GOAL OF THE EXERCISE:
Say how many lines in the records contain "Hudson". The reply must consist of the number alone.

Dataset entries:
————————
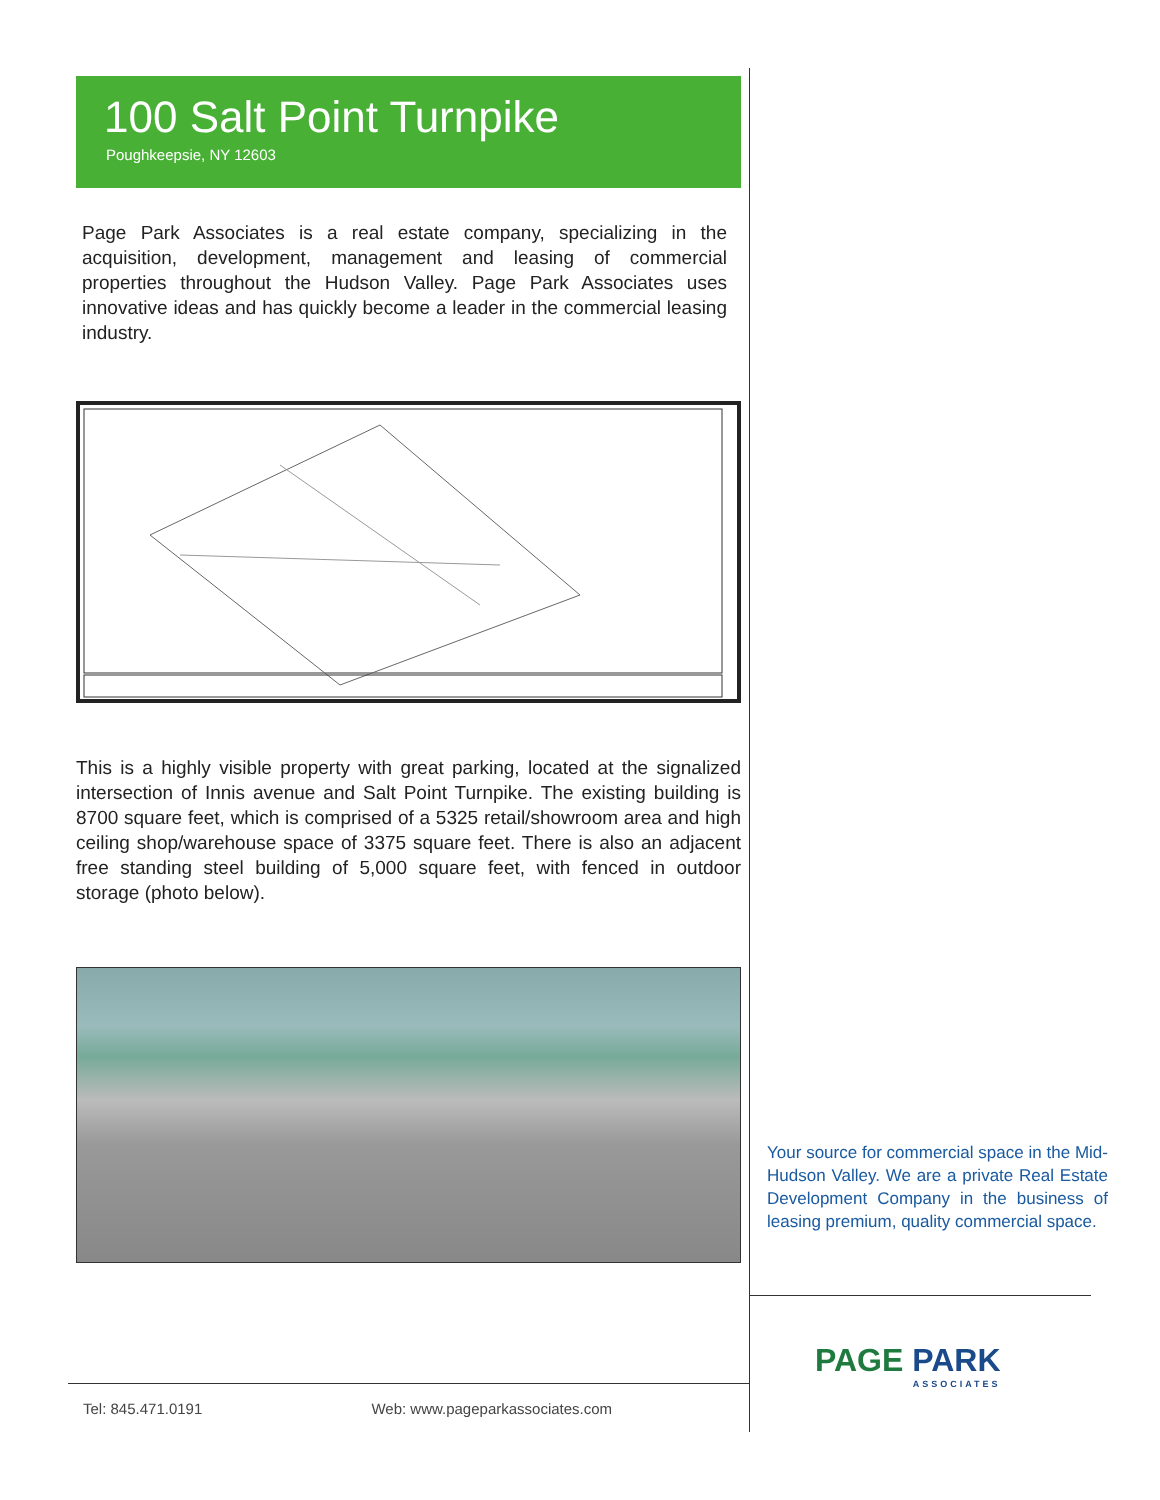100 Salt Point Turnpike
Poughkeepsie, NY 12603
Page Park Associates is a real estate company, specializing in the acquisition, development, management and leasing of commercial properties throughout the Hudson Valley. Page Park Associates uses innovative ideas and has quickly become a leader in the commercial leasing industry.
This is a highly visible property with great parking, located at the signalized intersection of Innis avenue and Salt Point Turnpike. The existing building is 8700 square feet, which is comprised of a 5325 retail/showroom area and high ceiling shop/warehouse space of 3375 square feet. There is also an adjacent free standing steel building of 5,000 square feet, with fenced in outdoor storage (photo below).
Your source for commercial space in the Mid-Hudson Valley. We are a private Real Estate Development Company in the business of leasing premium, quality commercial space.
PAGE PARK
ASSOCIATES
Tel: 845.471.0191 Web: www.pageparkassociates.com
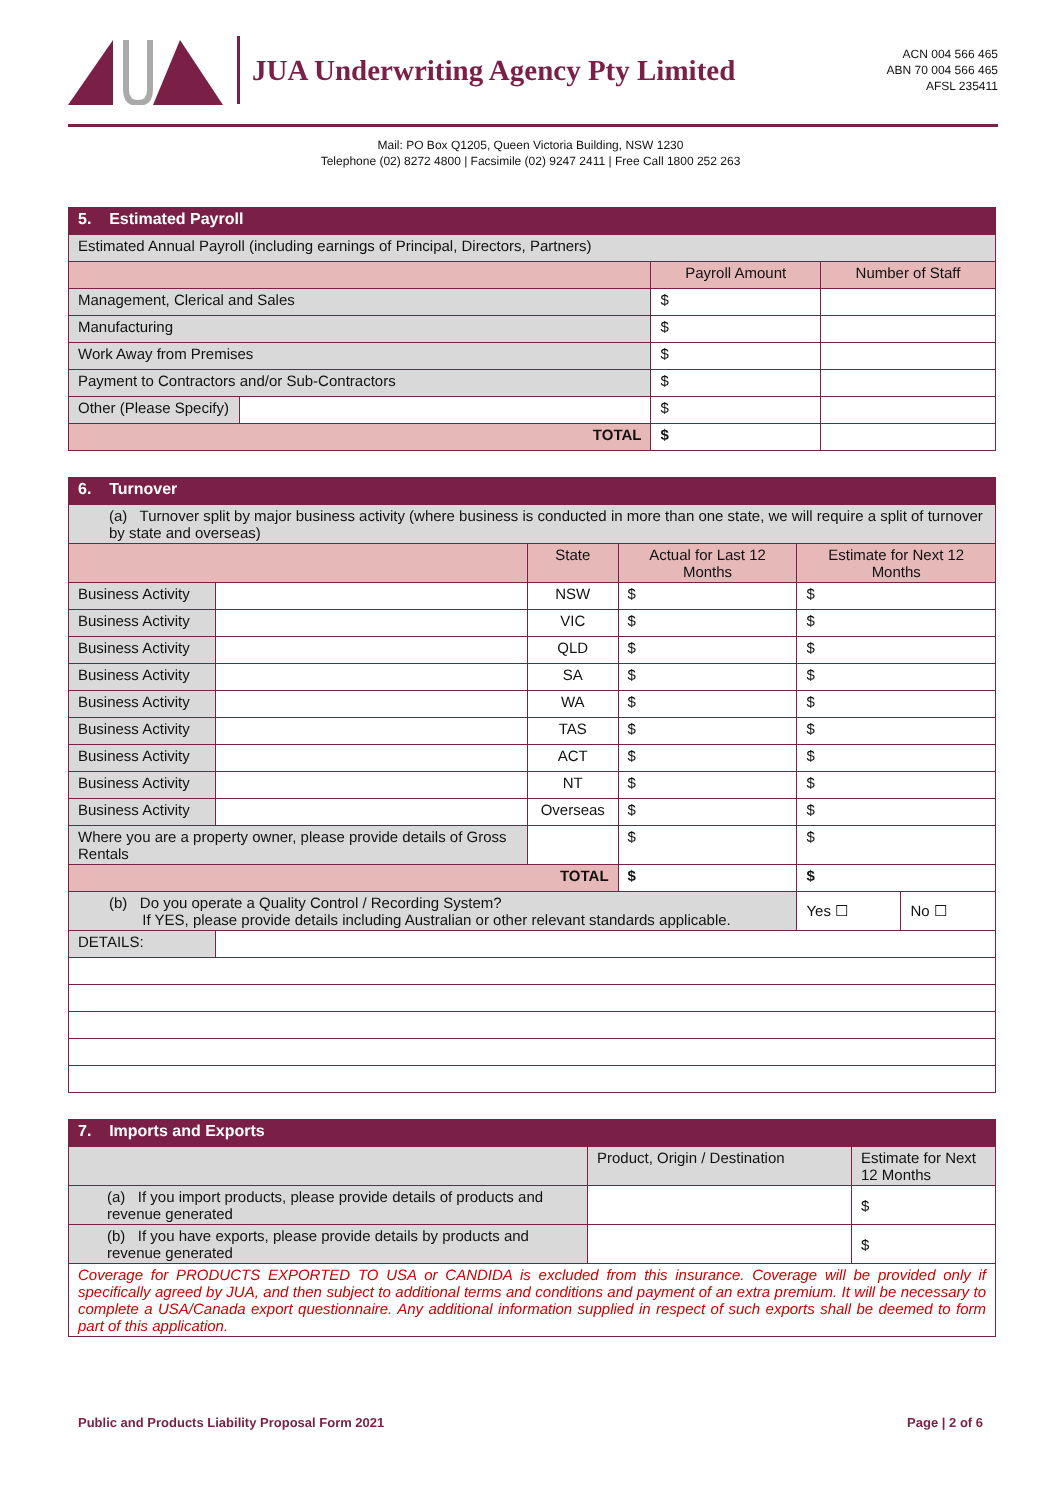JUA Underwriting Agency Pty Limited
ACN 004 566 465
ABN 70 004 566 465
AFSL 235411
Mail: PO Box Q1205, Queen Victoria Building, NSW 1230
Telephone (02) 8272 4800 | Facsimile (02) 9247 2411 | Free Call 1800 252 263
| 5. Estimated Payroll | | | |
| Estimated Annual Payroll (including earnings of Principal, Directors, Partners) | | | |
| | | Payroll Amount | Number of Staff |
| Management, Clerical and Sales | | $ | |
| Manufacturing | | $ | |
| Work Away from Premises | | $ | |
| Payment to Contractors and/or Sub-Contractors | | $ | |
| Other (Please Specify) | | $ | |
| TOTAL | | $ | |
| 6. Turnover | | | | | |
| (a) Turnover split by major business activity (where business is conducted in more than one state, we will require a split of turnover by state and overseas) | | | | | |
| | | State | Actual for Last 12 Months | Estimate for Next 12 Months | |
| Business Activity | | NSW | $ | $ | |
| Business Activity | | VIC | $ | $ | |
| Business Activity | | QLD | $ | $ | |
| Business Activity | | SA | $ | $ | |
| Business Activity | | WA | $ | $ | |
| Business Activity | | TAS | $ | $ | |
| Business Activity | | ACT | $ | $ | |
| Business Activity | | NT | $ | $ | |
| Business Activity | | Overseas | $ | $ | |
| Where you are a property owner, please provide details of Gross Rentals | | | $ | $ | |
| TOTAL | | | $ | $ | |
| (b) Do you operate a Quality Control / Recording System? If YES, please provide details including Australian or other relevant standards applicable. | | | | Yes ☐ | No ☐ |
| DETAILS: | | | | | |
| 7. Imports and Exports | | |
| | Product, Origin / Destination | Estimate for Next 12 Months |
| (a) If you import products, please provide details of products and revenue generated | | $ |
| (b) If you have exports, please provide details by products and revenue generated | | $ |
| Coverage for PRODUCTS EXPORTED TO USA or CANDIDA is excluded from this insurance. Coverage will be provided only if specifically agreed by JUA, and then subject to additional terms and conditions and payment of an extra premium. It will be necessary to complete a USA/Canada export questionnaire. Any additional information supplied in respect of such exports shall be deemed to form part of this application. | | |
Public and Products Liability Proposal Form 2021 Page | 2 of 6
————————
OUTPUT FOR THIS TASK:
2